For instance, Friday the stock was up not even 1%. If you had bought April 16, 145 strike puts at the bottom on Fri you would already be down close to 40%. Not insurmountable, especially if the stock continues to tank, but it's going to take significant moves to recover that 40% premium and become profitable. If the stock had a short term rebound, then you probably wouldn't recover even if it tanked at a later date.

Never put in market orders for options, and don't chase.
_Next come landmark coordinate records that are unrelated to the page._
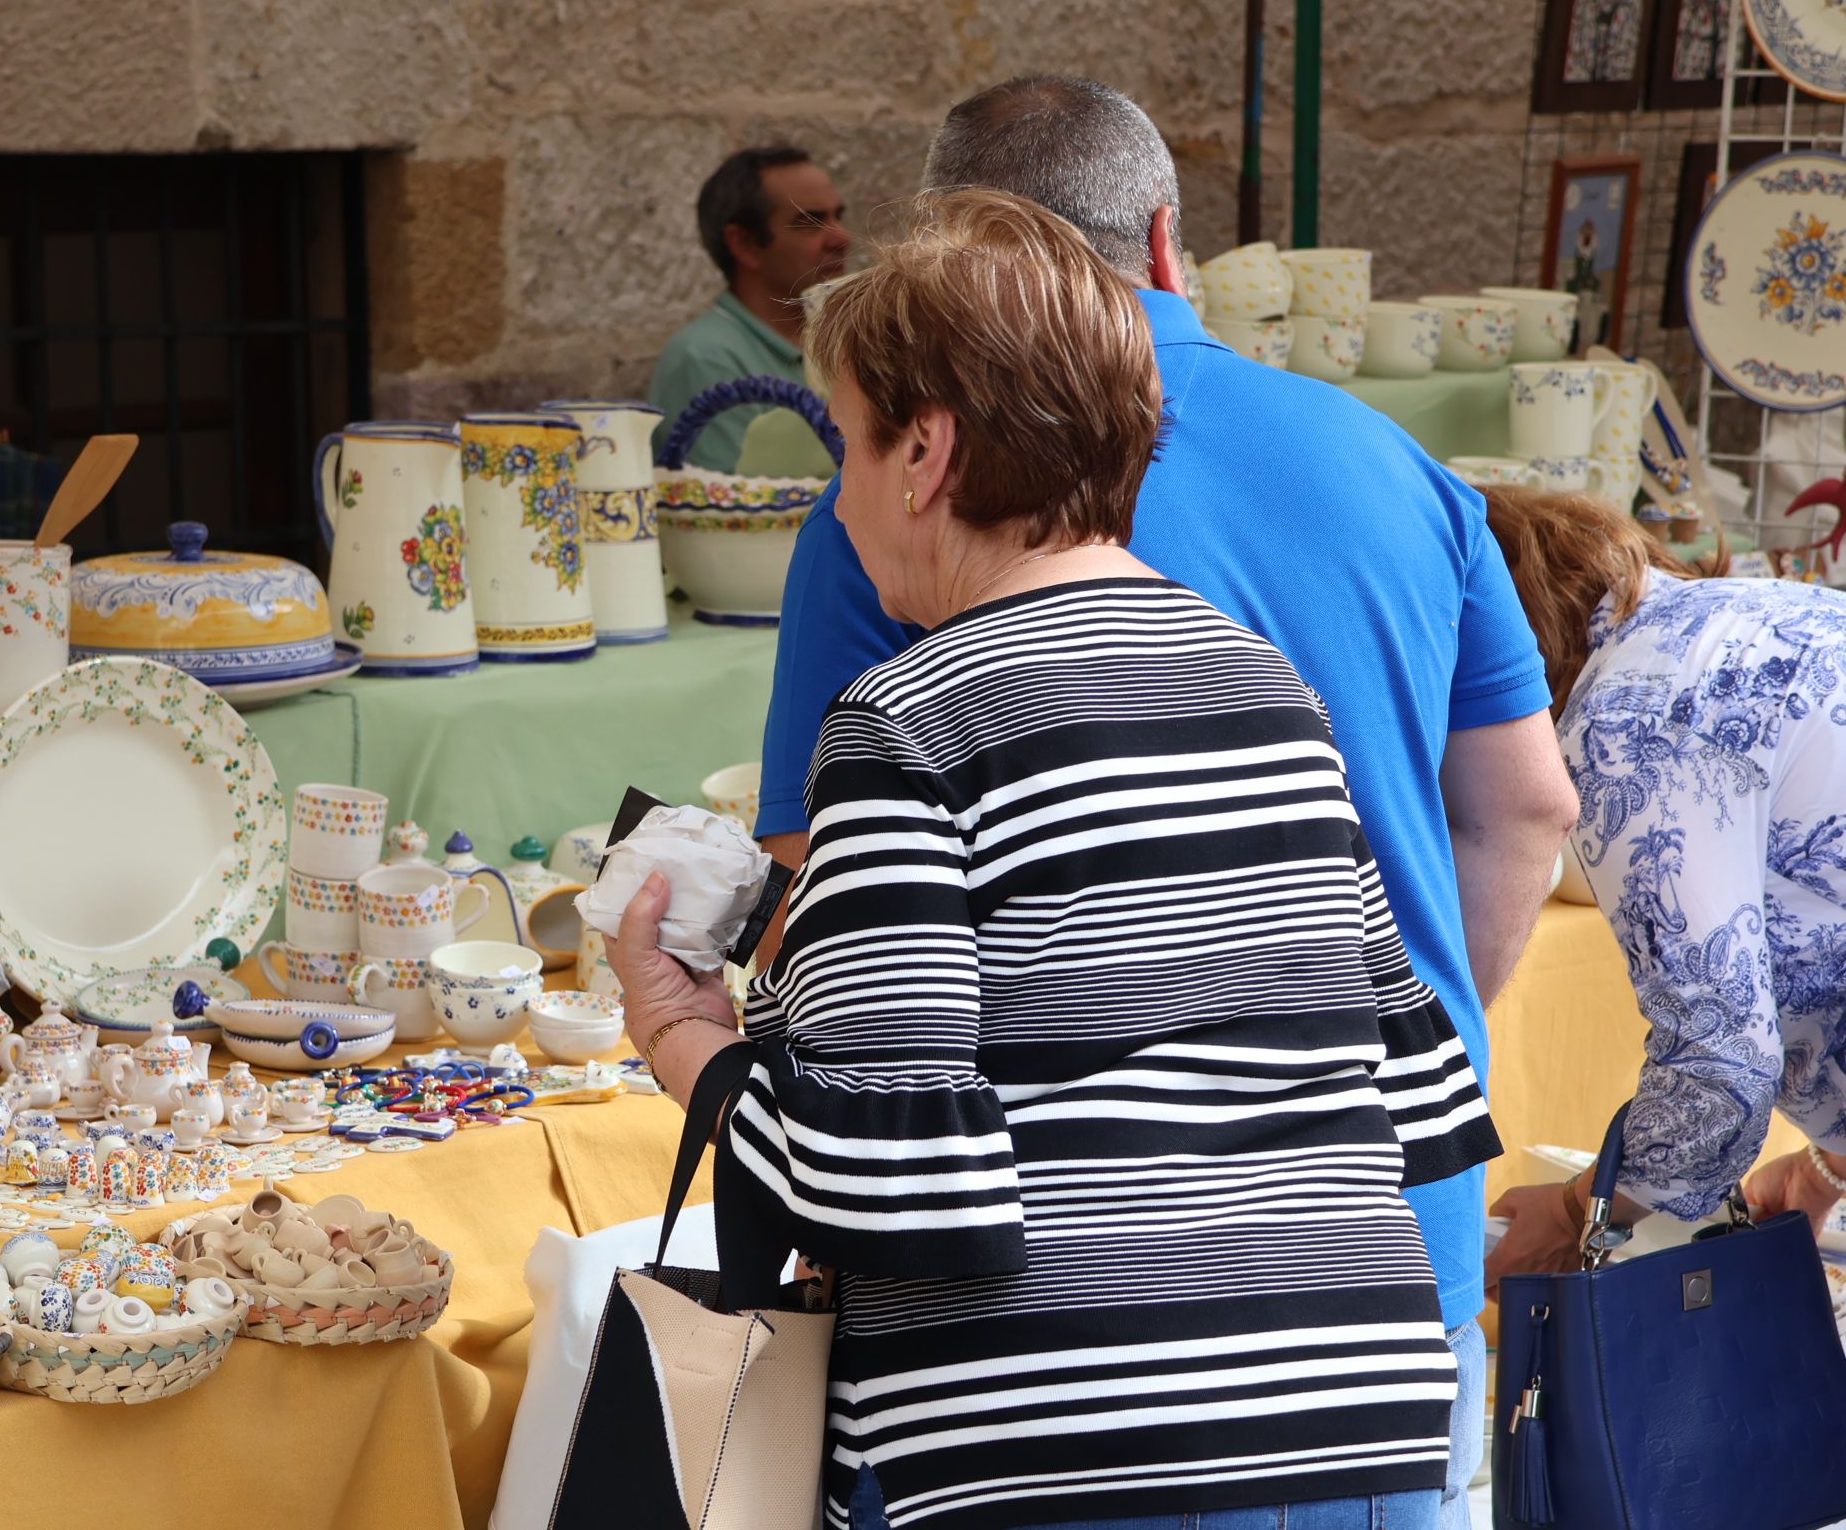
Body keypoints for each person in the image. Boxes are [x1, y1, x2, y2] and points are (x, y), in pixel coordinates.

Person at [754, 75, 1577, 1530]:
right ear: (1163, 238)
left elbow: (850, 998)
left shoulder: (902, 604)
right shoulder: (1379, 484)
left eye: (851, 444)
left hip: (1057, 1380)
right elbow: (1520, 816)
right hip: (1367, 1284)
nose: (847, 484)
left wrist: (695, 1041)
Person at [1477, 488, 1846, 1273]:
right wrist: (1827, 1169)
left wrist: (1580, 1211)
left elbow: (1719, 1064)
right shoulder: (1750, 609)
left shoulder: (1626, 721)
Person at [647, 146, 851, 471]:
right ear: (744, 244)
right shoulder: (704, 357)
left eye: (837, 216)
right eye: (809, 222)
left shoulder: (842, 340)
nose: (841, 237)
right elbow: (737, 512)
Put in a limit order for a price you think is reasonable and that will limit your downside, and wait for it to get filled.
Posted by ReadyPlayer1
Clown World
Member since Oct 2020
1062 posts
Posted on 3/6/21 at 12:15 pm to
Thank you
Going to just start with buying one at a time on real trades. going to play with the on demand on TD Ameritrade and practice buying some also.

Thank y'all both for the advice it is greatly appreciated !
Posted by tigerfan4444
Member since Apr 2008
702 posts
Posted on 3/6/21 at 2:03 pm to
quote:

If they pass the stimulus then I plan on waiting for the run up Monday then buy them.


Now that it passed the Senate and waiting for the House for final approval, I am waiting for the anticipated run-up and go from there.

I am looking at doing the weeklies. Someone else mentioned the April puts, but you are paying a ton for all that time.

At the moment, I am looking at the 140 or 135s. I figure if the stock goes down 10% which doesn't seem like a big move for a volatile stock like this, it could reach 135 with a 10% down move from Friday's closing price.

With the approval, I will look at a 10% from whatever spike DASH gets Monday and see what happens.
Posted by LSUStjames
Member since Dec 2005
3473 posts
Posted on 3/6/21 at 2:28 pm to
I actually bought 135's last week on Monday for this upcoming week, but DASH dipped hard Thursday morning and I sold them for $1700 profit. They were 3/12s. So on Friday I bought back in for the 3/12s. I went with 145's this week because DASH was trading above 150 at the time so they were relatively cheaper. I'm expecting the stock to drop in the 120s and chasing that sweet Delta. This stock is volatile enough that Delta should be close to 1 once passes the strike. ($1 added to option value for every $1 stock is past the strike price). It was more expensive, but also way more profitable if DASH blows past 145 into the 120s.

I usually try to buy At the Money or at least Near The Money instead of way OTM. More expensive but overall less risk.